TOM: I say little about beauty, Claire.

CLAIRE: Your life says it. By standing far off you pass for it. Smother it with a life that passes for it. But beauty—(getting it from the flower) Beauty is the humility breathed from the shame of succeeding.

TOM: But it may all be within one's self, dear.

CLAIRE: (drawn by this, but held, and desperate because she is held) When I have wanted you with all my wanting—why must I distrust you now? When I love you—with all of me, why do I know that only you are worth my hate?

TOM: It's the fear of easy satisfactions. I love you for it.

CLAIRE: (over the flower) Breath of Life—you here? Are you lonely—Breath of Life?

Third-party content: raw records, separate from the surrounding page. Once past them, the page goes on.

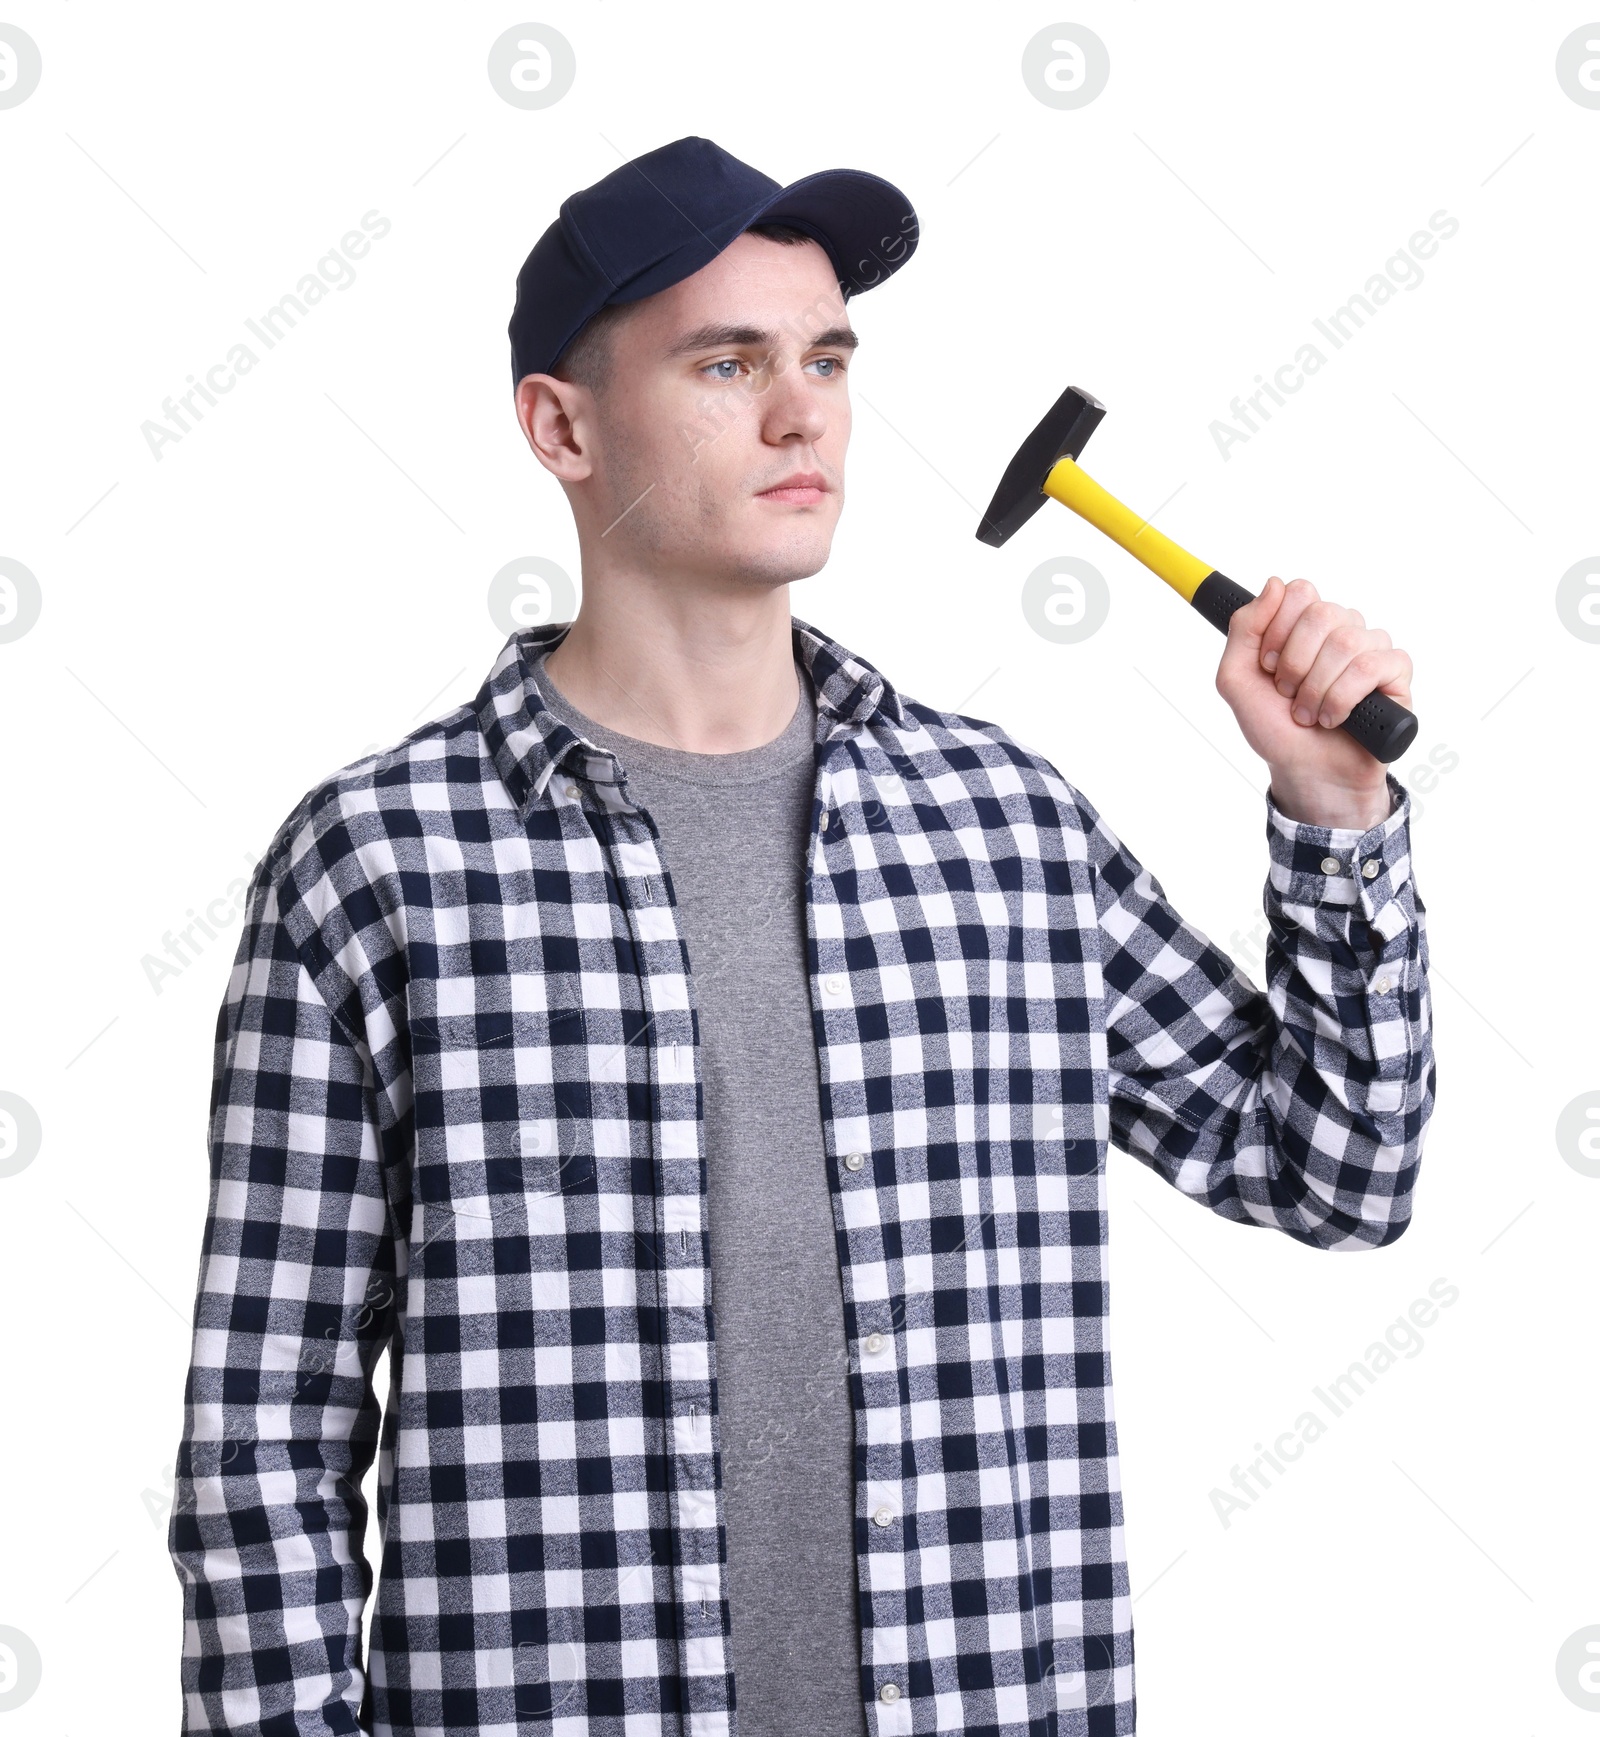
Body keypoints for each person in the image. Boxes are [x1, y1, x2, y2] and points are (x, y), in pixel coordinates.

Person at [169, 135, 1434, 1736]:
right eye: (727, 361)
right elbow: (262, 1442)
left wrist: (1333, 813)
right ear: (559, 424)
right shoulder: (378, 866)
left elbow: (1338, 1171)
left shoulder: (1005, 830)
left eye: (827, 356)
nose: (802, 412)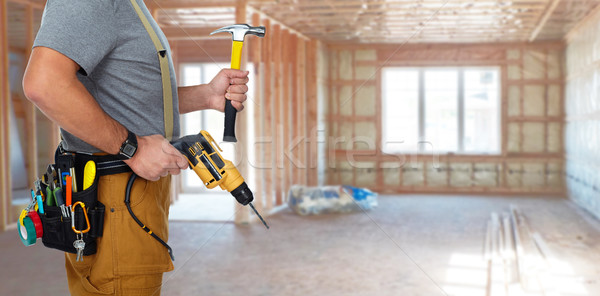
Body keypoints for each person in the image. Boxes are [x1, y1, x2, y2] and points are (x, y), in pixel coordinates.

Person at [22, 0, 249, 294]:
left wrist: (205, 96)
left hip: (130, 196)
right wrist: (133, 149)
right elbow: (44, 84)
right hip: (117, 197)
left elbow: (128, 98)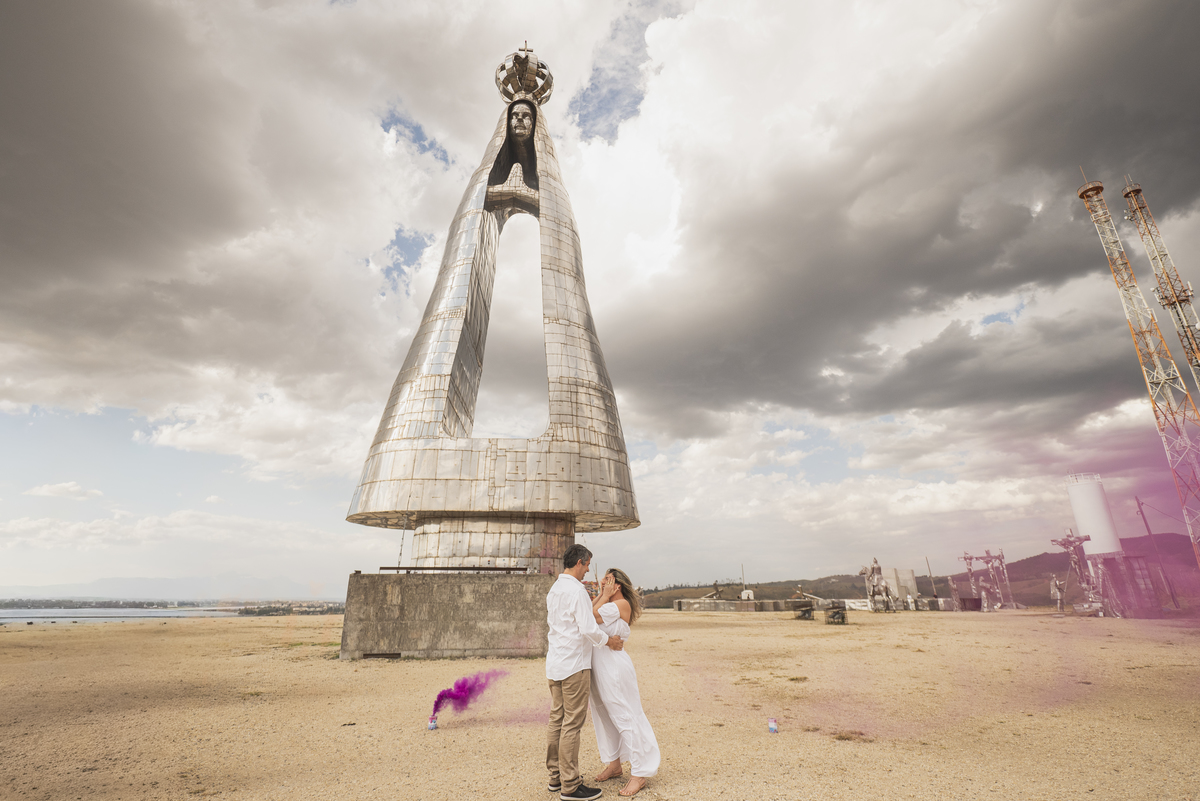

TOM: Claire—hear me! Don't go where we can't go. As there you made a shell for life within, make for yourself a life in which to live. It must be so.

CLAIRE: As you made for yourself a shell called beauty?

TOM: What is there for you, if you'll have no touch with what we have?

CLAIRE: What is there? There are the dreams we haven't dreamed. There is the long and flowing pattern, (she follows that, but suddenly and as if blindly goes to him) I am tired. I am lonely. I'm afraid, (he holds her, soothing. But she steps back from him) And because we are tired—lonely—and afraid, we stop with you. Don't get through—to what you're in the way of.